A Tya.
Perché non le ho fatto nessun regalo di compleanno.
Perché mi capisce quando dico che Sasuke
mi piace ma lo vorrei uccidere.
Perché la sto portando al lato oscuro del NaruSasu.
Anche se lei non lo sa.
Perché (attenzione, parentesi melensa) le voglio bene
<3
Tokyo - City of Blinding Lights
.City of Blinding Lights.
I’ve seen you walk unafraid
I’ve seen you in the clothes you made
Can you see the beauty inside me?
What happened to the beauty I had inside of
me?
And I miss you when you’re not around
I’m getting ready to leave the ground
Oh you look so beautiful tonight
In the city of blinding lights
Ti ho vista
camminare senza paura
Ti ho vista
nei vestiti che ti sei fatta
Puoi vedere la
bellezza dentro di me?
Cosa è
successo alla bellezza che avevo dentro di me?
E mi manchi
quando non sei qui
Sono pronto
per lasciare la terra
Sei
così bella stanotte
Nella
città delle luci accecanti
[City of Blinding Lights - U2]
Hinata se n’era andata.
Nel senso letterale del termine.
Neji
arrestò la sua corsa e si appoggiò al muro, ansante.

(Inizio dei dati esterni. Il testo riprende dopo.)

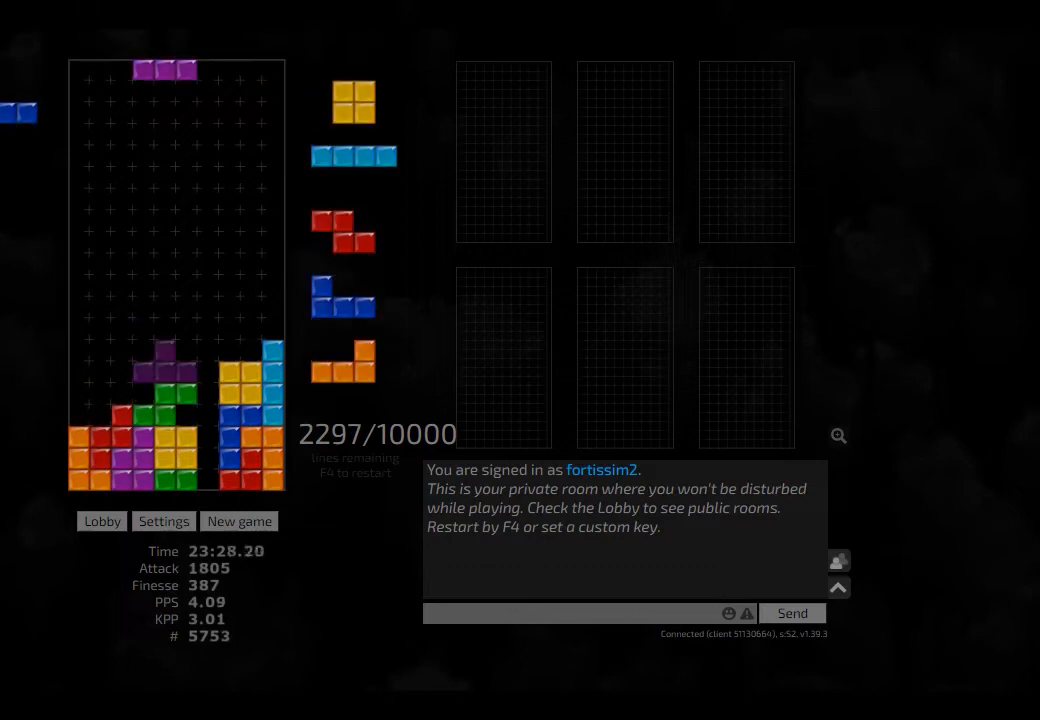
{"keys": ["left"], "events": [[83, "hd", "up"], [83, "hl", "up"], [500, "left", "down"]]}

Istintivamente si portò una mano alla milza, maledicendo mentalmente se
stesso, Hinata, tutta la famiglia Hyuuga,
Tokyo, il Giappone e tutto il resto del mondo. Si morse le labbra e per qualche
secondo non sentì altro che il vuoto rimbombare della disperazione.
Doveva trovarla, doveva farlo presto.
Dei cupi rintocchi in lontananza gli ricordarono l’ora: le
ventitré.
Dannazione.
Era fuori di casa da più di quattro ore e di lei nemmeno
l’ombra. Non solo quella stupida ragazzina aveva firmato la condanna per
la propria morte, ma l’aveva trascinato con sé, senza
possibilità di redenzione.
Digrignò i denti irato e con movimenti nervosi riprese la sua
ricerca. Stupida mocciosa, si ripeteva, dovevi proprio andartene in
quel modo?
Rabbrividì al solo ricordo di Hiashi
che, furente, spalancando la porta non aveva trovato la figlia in camera.

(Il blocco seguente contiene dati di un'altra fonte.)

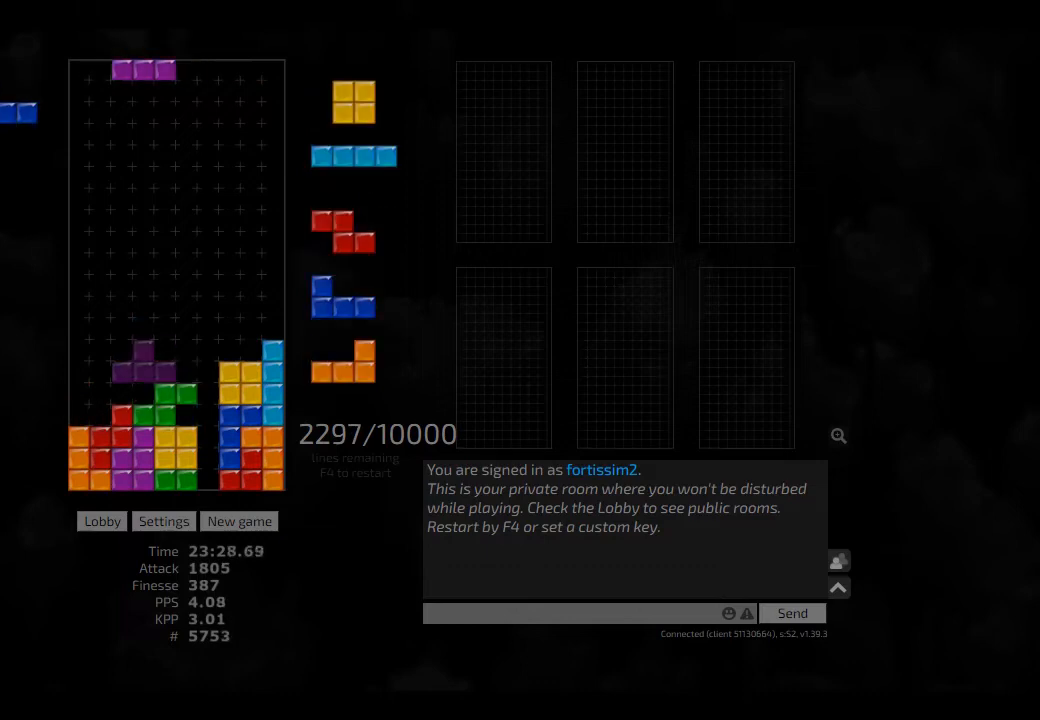
{"keys": ["hd", "left"], "events": [[125, "left", "up"], [208, "cw", "down"], [250, "cw", "up"], [292, "hd", "down"], [333, "hd", "up"], [417, "hd", "down"], [500, "left", "down"]]}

La finestra aperta e un biglietto:
“Me ne vado”. Lapidario, chiaro ed esaustivo.
Suicidata. Questo fu il primo pensiero che gli aveva attraversato la
mente, ma si era visto costretto a scacciarlo. Dall’armadio mancavano dei
vestiti, dal cassetto soldi e documenti. No, non era morta.
Neji aveva tirato
un sospiro di sollievo, pensando che lo zio avrebbe chiamato la polizia o
qualcosa di simile. Beata ingenuità.
Pochi istanti dopo Hiashi si era voltato
verso di lui, livido e con il volto trasfigurato dalla rabbia.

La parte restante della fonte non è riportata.